We didn’t do anything extravagant, really. We sat huddled together in a beautiful place and talked. There was no entrance fee to be where we were, no entertainment to be found other than what the ocean’s been saying forever.
We got up early to go, we could only stay for the day, we didn’t bring any of the regular beach bum equipment–not even a towel–and we were tired.
I also loved it. It was perfect. I needed it.
All these decisions to spend time on each other in beautiful places add up. And they help ease grace back into the days when Charlee is screaming and I wonder if TJ hears it and TJ wonders if I see the workload on his shoulders.
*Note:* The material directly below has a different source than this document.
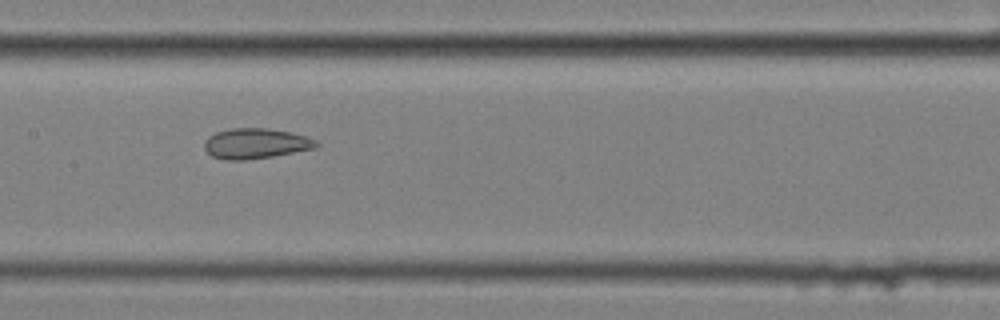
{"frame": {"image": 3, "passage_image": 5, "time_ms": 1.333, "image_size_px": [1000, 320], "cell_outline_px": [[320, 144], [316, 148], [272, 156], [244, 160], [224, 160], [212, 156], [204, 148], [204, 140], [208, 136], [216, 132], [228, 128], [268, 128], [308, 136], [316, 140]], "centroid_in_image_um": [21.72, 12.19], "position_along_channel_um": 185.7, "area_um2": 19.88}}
Because I guess we could spend time fighting each other, or we could spend time fighting for a view that is worth the steep climb. I guess we could come up with reasons for why we can’t spend our precious time on each other, or we could remember the reason this love is even tenable in the first place: because we made it so.
And we make it so again and again. On the marked wooden floor of our apartment where TJ proposed to me and Charlee learned to walk; in the car, over the sounds of Charlee crying to walk, always walk! we have a child who was not made for wheels because look, world, she has feet!
And now in Maine, too. We join with all the craftsmen and artisans and wordsmiths– and anyone who has ever made anything at all–and with words and silence and closeness and hopes discussed in front of a view, we make our love tenable; we make our love last.